Uso de la información:
(a) Traduce al inglés esta oración del texto sobre la escalada en roca: "El conjunto completo cuesta relativamente poco, dura años y se puede llevar colgado sin problemas alrededor del cuello y de la cintura."
(b) Según el texto sobre la escalada en roca, ¿cuál es el requisito indispensable de la escalada como actividad intelectual?
(c) Explica por qué, según el texto sobre la escalada en roca, cuando algo sale mal la culpa suele ser del escalador y no del material.
----- Fragmento para leer -----
Sobre el equipamiento

"La escalada en roca es uno de los deportes más puros y menos desordenados que existen, y requiere de un equipamiento mínimo: calzado especial, una cuerda, un casco de seguridad y una colección de cintas de nailon y herramientas metálicas -mosquetones, estribos, pitones y fisureros de aleación- que servirán para proteger al escalador en caso de caída. El conjunto completo cuesta relativamente poco, dura años y se puede llevar colgado sin problemas alrededor del cuello y de la cintura. Así que, a diferencia de muchos otros deportes, si algo sale mal la culpa suele ser de uno, no del material".

Sobre el cuerpo

"En cierto modo, la escalada es incluso una actividad intelectual, aunque con un requisito indispensable: hay que pensar con el cuerpo. Cada largo plantea una serie de problemas puntuales y específicos: qué agarres usar, y en qué combinaciones, para subir a salvo y consumiendo la menor cantidad de energía posible. Hay que calcular cada movimiento con una suerte de estrategia física, en términos de esfuerzo, equilibrio y consecuencias. Es cómo jugar al ajedrez con el cuerpo".
----- Extracto de datos -----
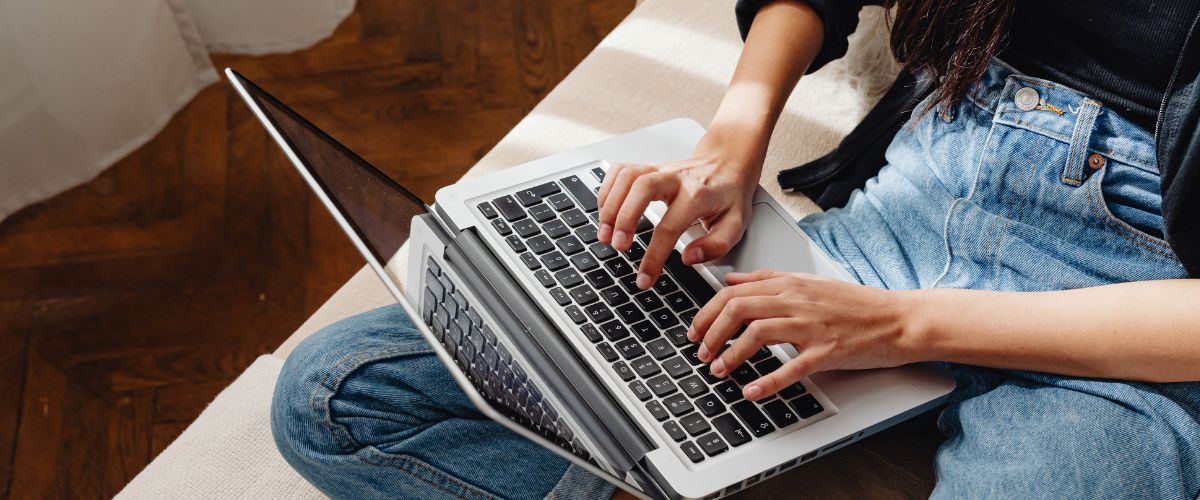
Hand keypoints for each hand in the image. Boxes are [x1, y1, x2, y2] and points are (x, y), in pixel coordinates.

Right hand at [596, 130, 762, 289]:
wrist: (728, 163)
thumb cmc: (729, 195)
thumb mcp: (736, 224)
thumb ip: (716, 245)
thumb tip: (688, 258)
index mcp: (699, 194)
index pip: (670, 227)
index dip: (654, 256)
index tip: (644, 278)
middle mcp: (676, 177)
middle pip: (641, 188)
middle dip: (624, 218)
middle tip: (617, 246)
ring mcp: (659, 168)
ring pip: (627, 176)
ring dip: (610, 205)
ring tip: (605, 234)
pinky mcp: (648, 166)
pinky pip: (620, 171)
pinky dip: (607, 190)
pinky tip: (605, 211)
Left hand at [686, 269, 920, 400]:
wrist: (898, 318)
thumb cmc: (856, 305)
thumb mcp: (808, 282)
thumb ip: (767, 280)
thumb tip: (731, 280)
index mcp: (790, 283)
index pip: (734, 292)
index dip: (707, 312)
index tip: (695, 330)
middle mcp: (797, 300)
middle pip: (738, 308)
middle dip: (711, 332)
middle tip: (700, 352)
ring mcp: (812, 325)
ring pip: (758, 332)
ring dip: (731, 353)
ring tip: (718, 370)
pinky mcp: (828, 351)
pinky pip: (791, 367)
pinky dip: (767, 381)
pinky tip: (750, 391)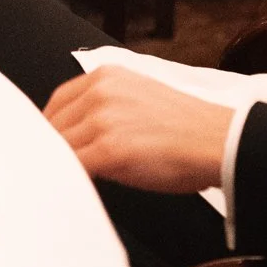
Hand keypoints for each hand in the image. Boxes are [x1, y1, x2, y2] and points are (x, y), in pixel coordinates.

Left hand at [42, 68, 231, 193]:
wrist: (220, 142)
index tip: (47, 146)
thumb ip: (104, 107)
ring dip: (58, 166)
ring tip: (60, 182)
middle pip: (54, 125)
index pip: (58, 102)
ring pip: (60, 147)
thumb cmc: (186, 128)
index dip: (49, 127)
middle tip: (50, 169)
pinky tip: (72, 190)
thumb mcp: (138, 98)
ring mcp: (103, 120)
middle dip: (51, 149)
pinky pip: (74, 168)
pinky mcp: (110, 149)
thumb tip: (77, 132)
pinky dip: (69, 180)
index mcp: (105, 76)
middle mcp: (100, 91)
-----
Resultados:
(a) The complete set costs relatively little, lasts for years, and can easily be carried hanging around the neck and the waist.

(b) Hay que pensar con el cuerpo.

(c) La escalada requiere un equipamiento mínimo que cuesta relativamente poco, dura años y se lleva sin problemas colgado alrededor del cuello y de la cintura. Por eso, a diferencia de muchos otros deportes, si algo sale mal la culpa suele ser de uno y no del material.